> **TASKS AND EXERCISES**
a) According to the text below on Dutch transportation emissions, why is it hard for the Netherlands to keep its economy growing while cutting emissions from transportation? Answer in one to three sentences.
b) Answer these from the text below on Dutch transportation emissions:
(i) What share of emissions in the Netherlands comes from energy, according to the National Inventory Report of 2018?
(ii) In what year does the Dutch government's climate plan ban the sale of non-zero emission vehicles?
(iii) What does the Amsterdam city council give preference to?

> **TEXT SHOWN**
Early last month, a Hague court upheld the legal obligations of the Dutch government to cut its emissions by 25% by 2020, relative to the rates of 1990. The move paves the way for governments everywhere to be held accountable for climate change. Energy is currently the key source of emissions in the Netherlands (96% according to the National Inventory Report of 2018), 18% of which is attributed to transportation. How can the Netherlands maintain its economic growth (73% growth between 1990 and 2017), which naturally goes hand-in-hand with an increasingly mobile population, and simultaneously reduce its transportation emissions?
One of the key points in the Dutch government’s climate plan is a 2030 ban on the sale of non-zero emission vehicles (ZEVs). The Climate Group has issued a ‘Zero Emission Vehicle Challenge’ in which it asks automotive companies to engage in the ‘endgame for combustion engine vehicles’ and to include in their key performance indicators a sales percentage goal for ZEVs by 2025. Furthermore, government grants have reduced the price of electric vehicles and cities are becoming more electric car-friendly. For instance, charging stations in Amsterdam are always within walking distance, and the city council gives preference to electric vehicle parking permits.

> **RECORD EXCERPTS**

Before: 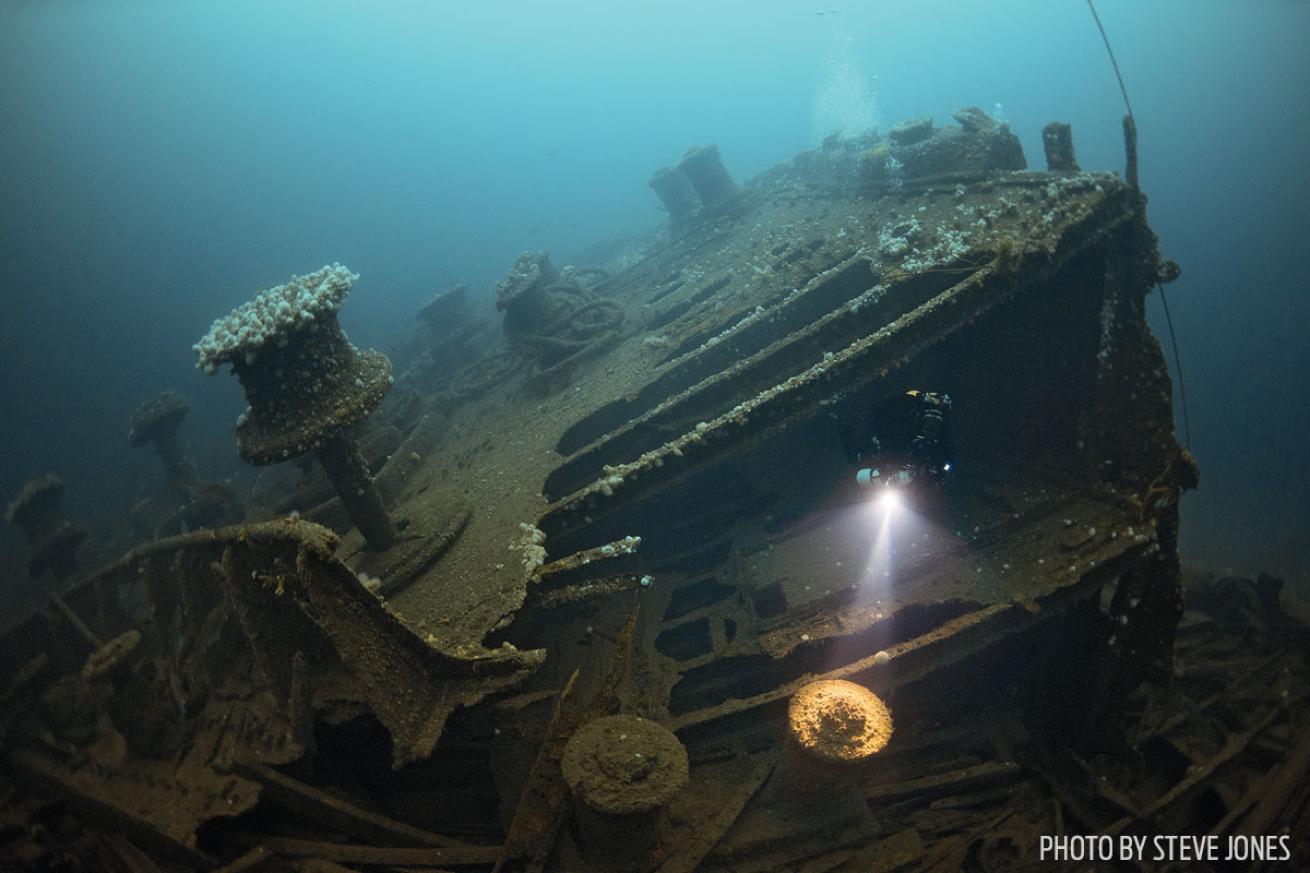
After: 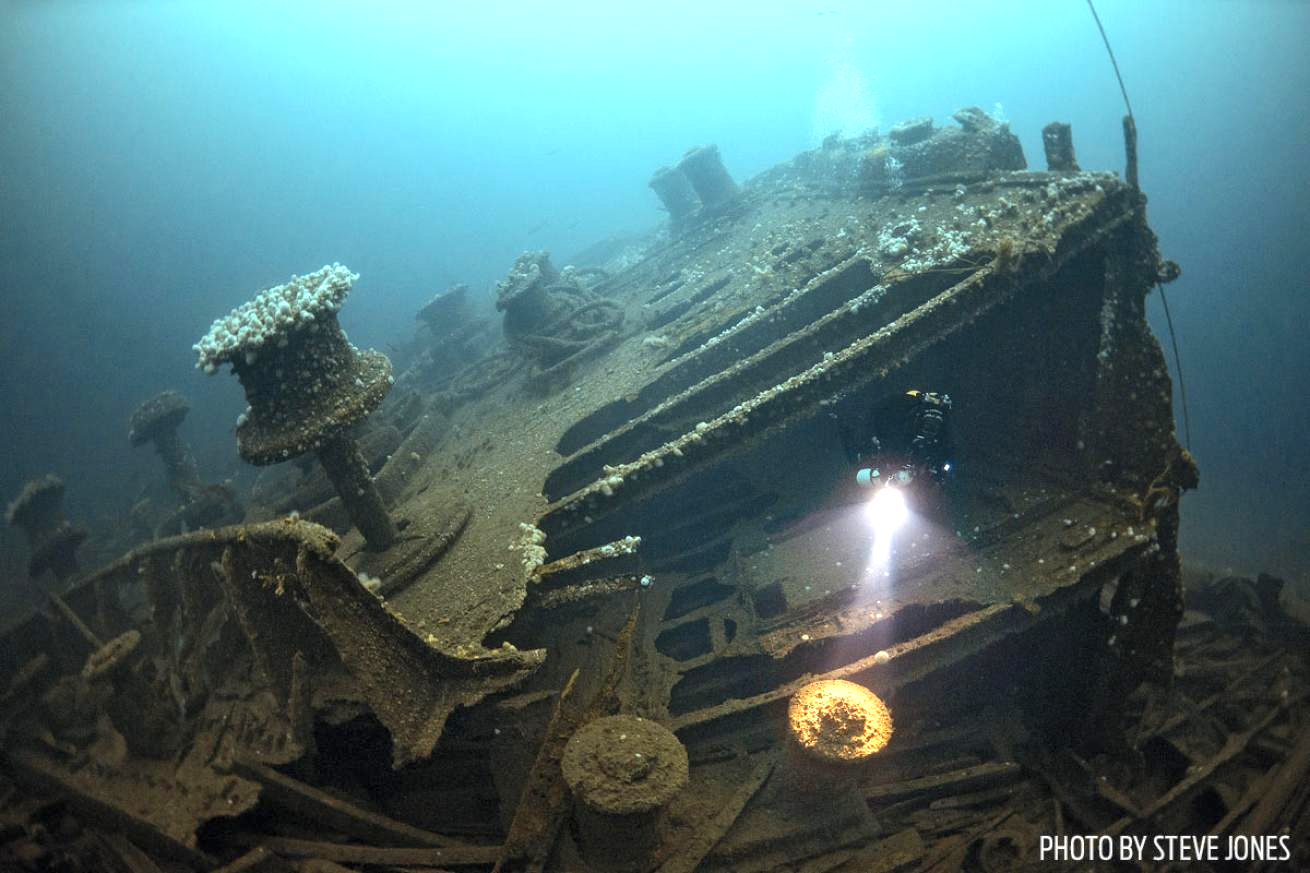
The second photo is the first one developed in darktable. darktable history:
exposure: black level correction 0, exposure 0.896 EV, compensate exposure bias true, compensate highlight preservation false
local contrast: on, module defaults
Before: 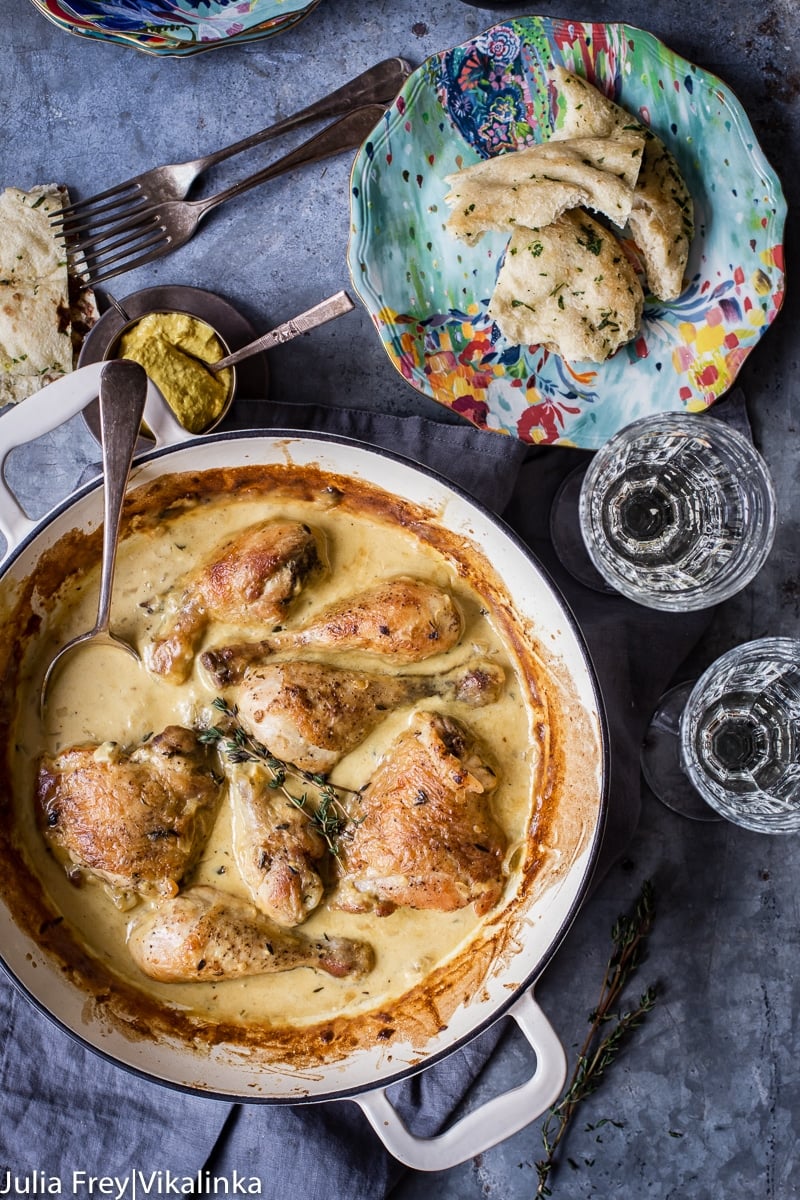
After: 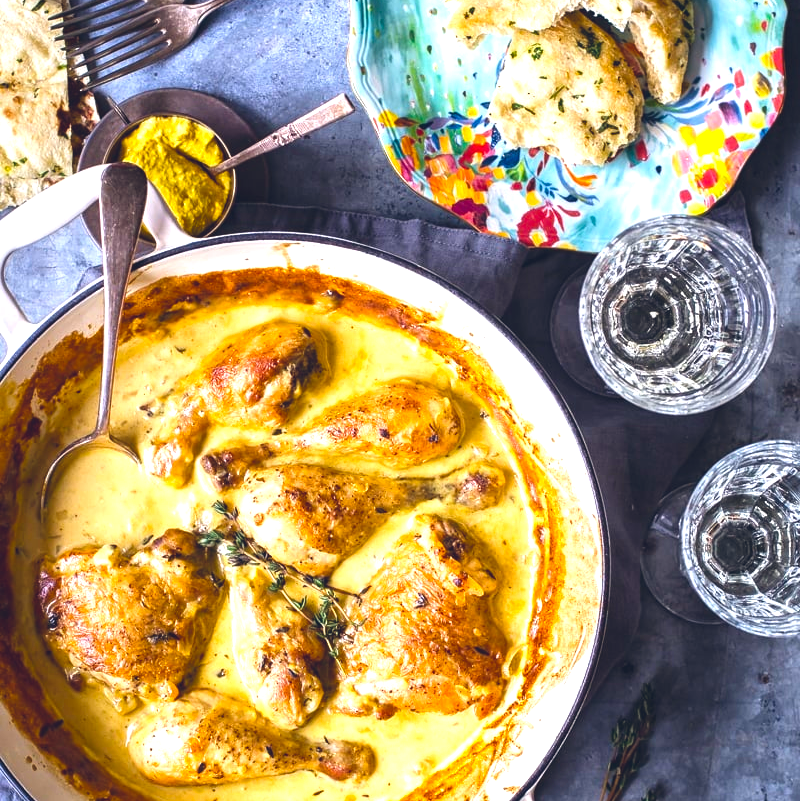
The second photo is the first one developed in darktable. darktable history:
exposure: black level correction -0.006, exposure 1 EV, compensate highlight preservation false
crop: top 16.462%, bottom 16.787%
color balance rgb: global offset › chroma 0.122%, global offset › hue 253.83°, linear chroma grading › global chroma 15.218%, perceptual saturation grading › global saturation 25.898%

...

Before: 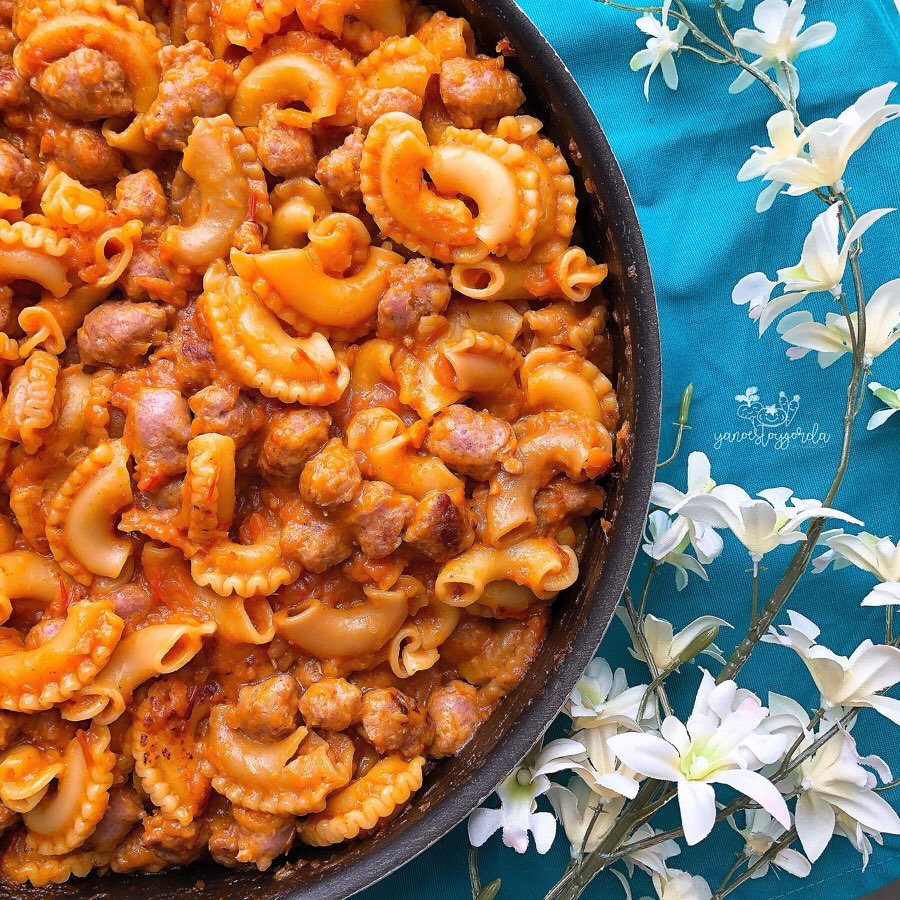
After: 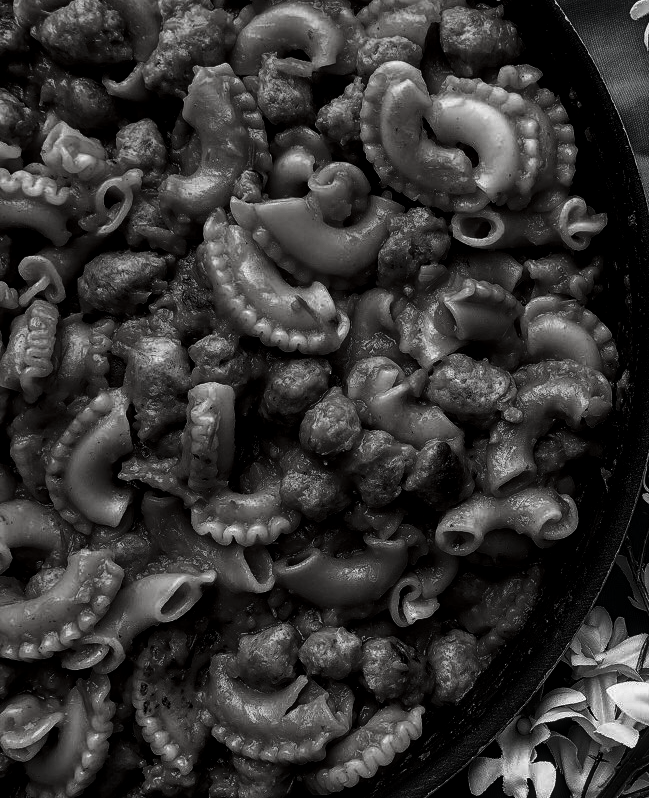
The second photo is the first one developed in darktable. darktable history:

--

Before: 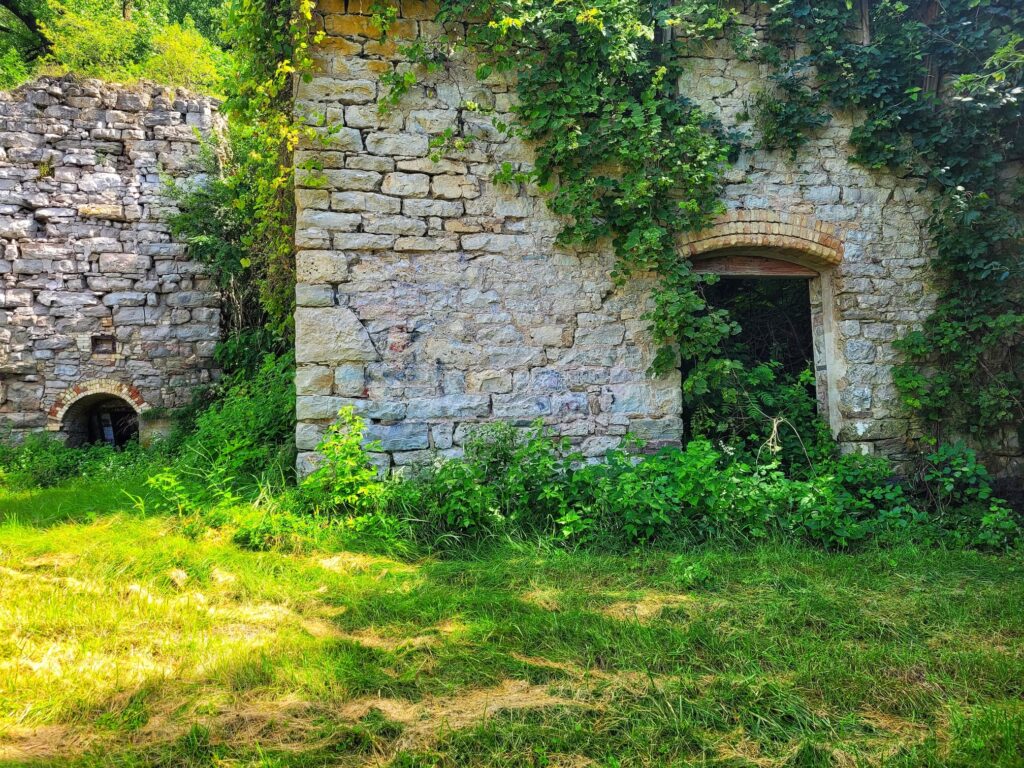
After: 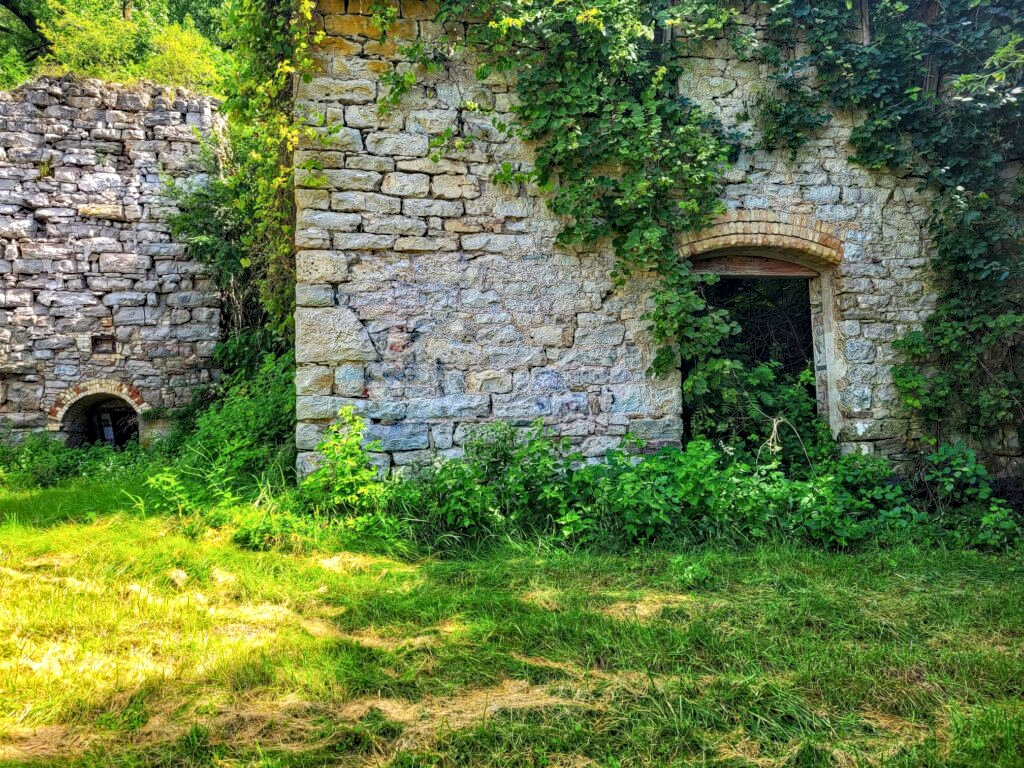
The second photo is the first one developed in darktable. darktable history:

> **ANSWERS FOR THE EXERCISE**
a) Economic growth naturally goes hand-in-hand with a population that moves around more and more. That makes it harder to cut transportation emissions while the economy keeps growing.

b)
(i) 96%
(ii) 2030
(iii) Electric vehicle parking permits